The classical instrument to measure small AC signals including phase to a reference is a lock in amplifier, especially the better 2 phase version. Compared to an DSO modern digital Lock-ins tend to use higher resolution ADCs, but lower speed. The other related old time instrument is a box car integrator - the equivalent to the averaging mode one an DSO. This one could also be done in analog for a limited number of channels.
A good working averaging mode can be an important and very useful feature on an DSO.
Using a DSO, you can act as a "human lock-in amplifier" by varying the capacitance across one of the bridge arms until the waveforms show that you have nulled out both the real and quadrature currents.
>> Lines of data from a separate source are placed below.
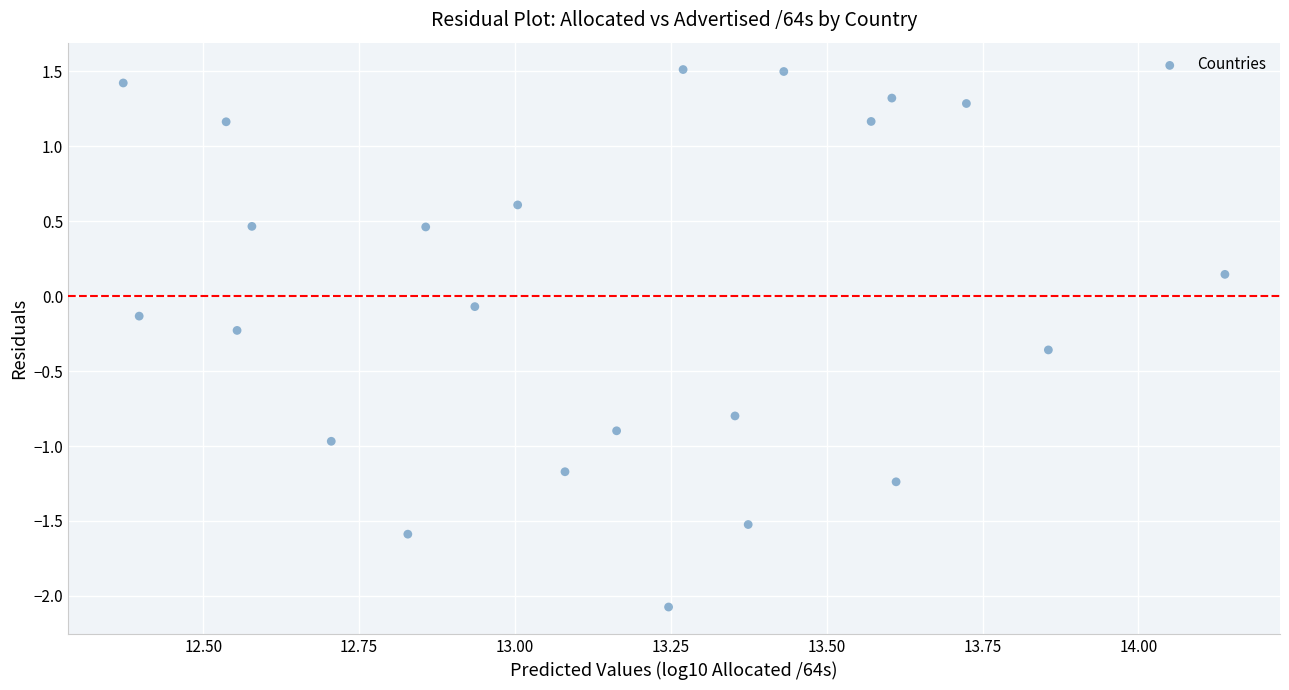

What is the range of Y values (max minus min)?

3.6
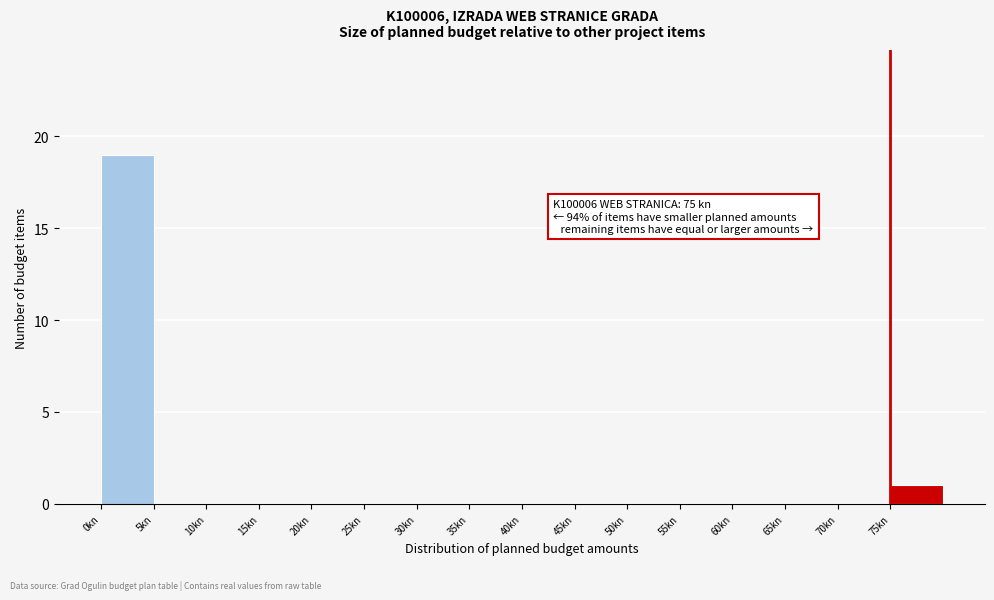

Which range on the x-axis has the tallest bar?

0 to 5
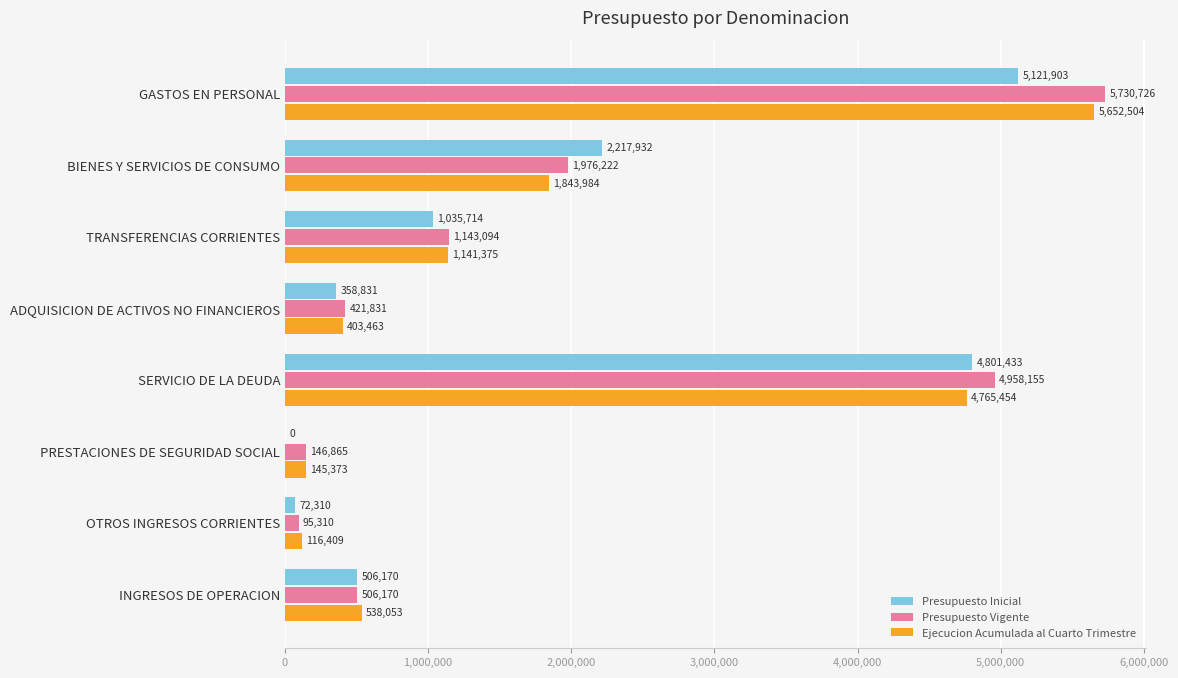

The value of Presupuesto Vigente at BIENES Y SERVICIOS DE CONSUMO is 1976222. True or false?

True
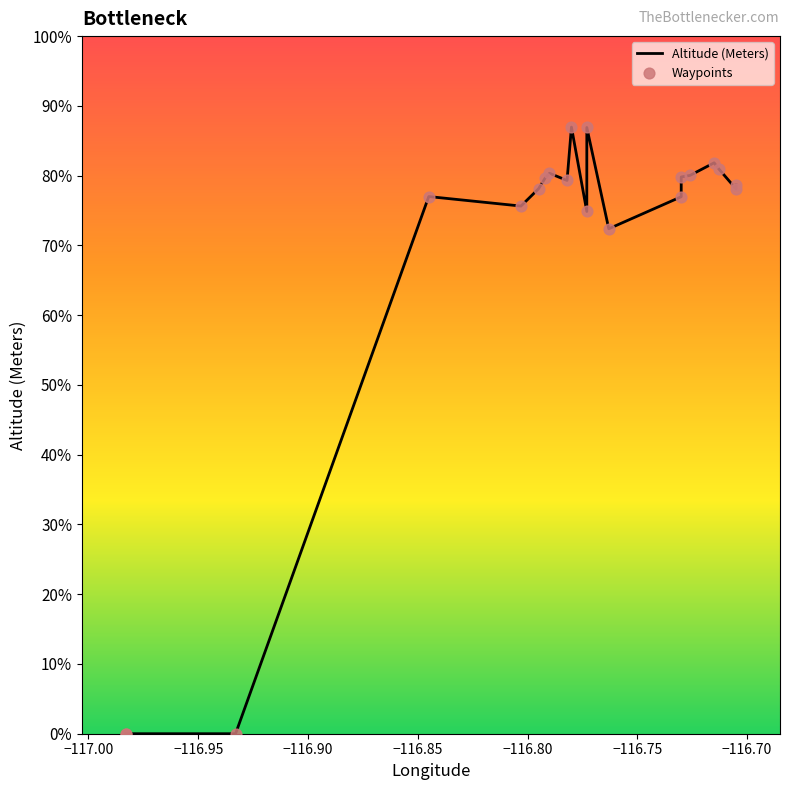

What are all the series names shown in the legend?

Altitude (Meters), Waypoints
You can even act as a human capacitor if the circuit is somewhat high impedance (e.g. 100K), playing it like a Theremin to balance it out!

Ghetto metrology!

Just for fun, I tried inputting a nice noisy 100uV signal on an Agilent 54622D, which (unlike the Siglent) only has a 2mV/division vertical amplifier (the 1mV setting is "faked").
Without averaging:

With averaging:

100uV amplitude is too low to measure properly - but good enough to see the phase!
Further experiments showed that you can get down to about 5uV - 10uV and still just about make out that there is a signal there...
If you put Dave Jones' uCurrent in front of this not particularly sensitive scope, with accurate amplification of x100, you can actually peek into the nanovolt region!
7 digit resolution is possible (has been achieved in the basement) this way, and with another x10 more amplification, that elusive 8:th digit might be within reach using the DSO method...
But, who knows, perhaps there is a lock in amplifier or a box car averager in the future!